Case ID: ad2d_238/html/0776-01.html
Source: Caselaw Access Project
Author: {"author": "Yesawich Jr., J.", "license": "Public Domain", "url": "https://static.case.law/"}
Date Created: 2024-08-24T03:29:51.129683

Reid T. Muller, Respondent, v N. Y. Heart Center Cardiovascular Specialists, P. C., Appellant.
    [656 NYS2d 464]
   Yesawich Jr., J.

Appeal from an order of the Supreme Court (Tait, Jr., J.), entered May 14, 1996 in Madison County, which, inter alia, granted plaintiff’s motion for partial summary judgment.

Plaintiff, a practicing cardiologist, was employed by defendant from January 1993 through February 1996 pursuant to a written employment agreement. In this action, plaintiff seeks a declaration of the rights and responsibilities of the parties with respect to an aspect of the agreement that purports to restrict the scope of the professional activities he may pursue during the first two years after leaving defendant’s employ. The narrow issue presented is whether plaintiff is precluded from practicing in Syracuse area hospitals, a limitation that he contends prevents him from providing proper care to the patients he serves in his practice in the geographic area covering the Village of Hamilton and City of Oneida in Madison County, his immediate resumption of which was contemplated by both parties and specifically allowed by the agreement.

Finding the provision at issue harmful to the general public and its enforcement unnecessary to protect defendant’s interests, Supreme Court granted plaintiff’s motion for partial summary judgment, declaring the aforementioned portion of the restrictive covenant unenforceable, and denied defendant’s cross motion. Defendant appeals.

For the reasons outlined by Supreme Court, we concur that the restrictive covenant should not be enforced, insofar as it prohibits plaintiff from attending to his Hamilton / Oneida area patients when they have been referred to Syracuse hospitals (see, Karpinski v Ingrasci, 28 NY2d 45, 49, 51; cf., Gelder Med. Group v Webber, 41 NY2d 680, 685). It is apparent, when Supreme Court’s decision is considered in its entirety and in the context of the record as a whole, that this was the scope of relief intended to be granted thereby. Nevertheless, inasmuch as the decretal portion of that decision and order could, by its literal terms, be interpreted more broadly, so as to enable plaintiff to attend and service any patients—even those who are not patients of his Hamilton / Oneida area practice—in Syracuse hospitals, a result neither intended by Supreme Court nor warranted by the circumstances, it shall be modified to more clearly delineate the scope of permissible activities.

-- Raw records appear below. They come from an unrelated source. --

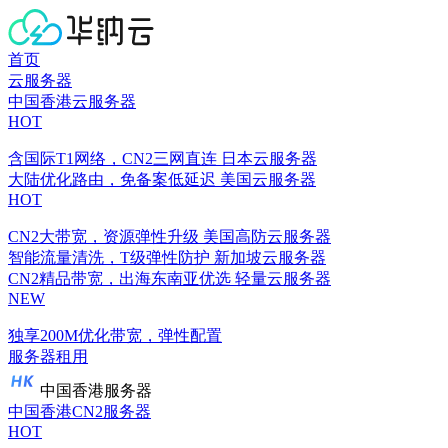
首页
云服务器
中国香港云服务器
HOT
含国际T1网络，CN2三网直连
日本云服务器
大陆优化路由，免备案低延迟
美国云服务器
HOT
CN2大带宽，资源弹性升级
美国高防云服务器
智能流量清洗，T级弹性防护
新加坡云服务器
CN2精品带宽，出海东南亚优选
轻量云服务器
NEW
独享200M优化带宽，弹性配置
服务器租用
中国香港服务器
中国香港CN2服务器
HOT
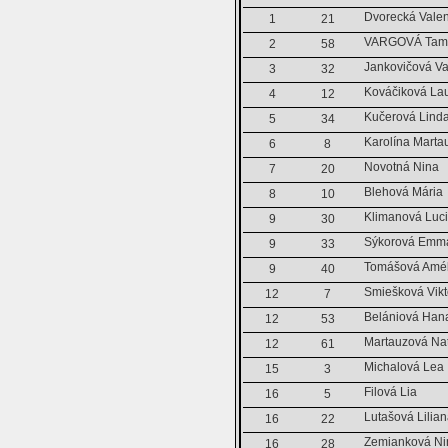
Dvorecká Valen
1
21
VARGOVÁ Tam
2
58
Jankovičová V
3
32
Kováčiková La
4
12
Kučerová Lind
5
34
Karolína Marta
6
8
Novotná Nina
7
20
Blehová Mária
8
10
Klimanová Luc
9
30
Sýkorová Emm
9
33
Tomášová Amél
9
40
Smiešková Vikt
12
7
Belániová Han
12
53
Martauzová Nat
12
61
Michalová Lea
15
3
Filová Lia
16
5
Lutašová Lilia
16
22
Zemianková Ni
16
28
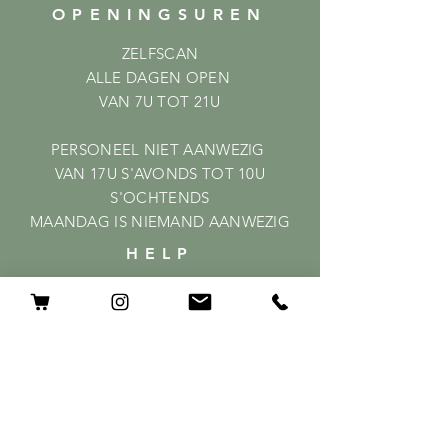
OPENINGSUREN
ZELFSCAN
ALLE DAGEN OPEN
VAN 7U TOT 21U
PERSONEEL NIET AANWEZIG
VAN 17U S'AVONDS TOT 10U
S'OCHTENDS
MAANDAG IS NIEMAND AANWEZIG
HELP
Shipping & Returns
Privacy Policy
FAQ
ABONNEER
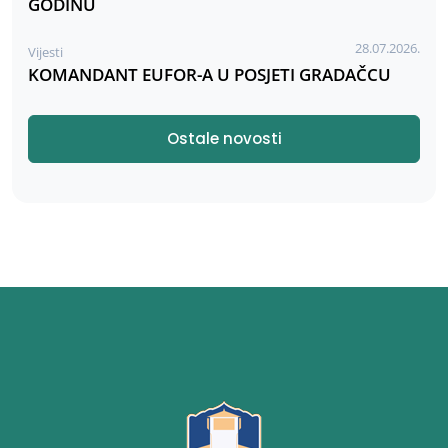
GODINU
28.07.2026.
Vijesti
KOMANDANT EUFOR-A U POSJETI GRADAČCU
Ostale novosti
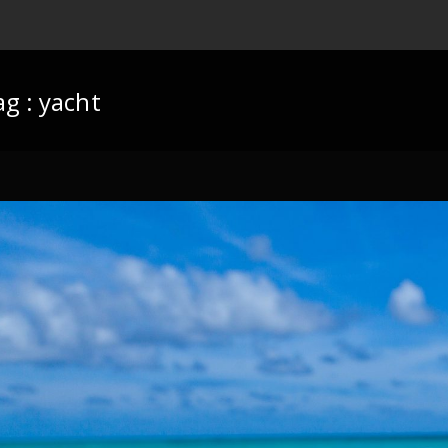
ag :
yacht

Mikoll, J. P., White, Casey and Spain, JJ., concur. Ordered that the order is modified, on the law, without costs, to the extent that the restrictive covenant is declared unenforceable only insofar as it prohibits plaintiff from attending to his patients, in Syracuse hospitals, when they have been referred to those hospitals from his Hamilton / Oneida practice, and, as so modified, affirmed.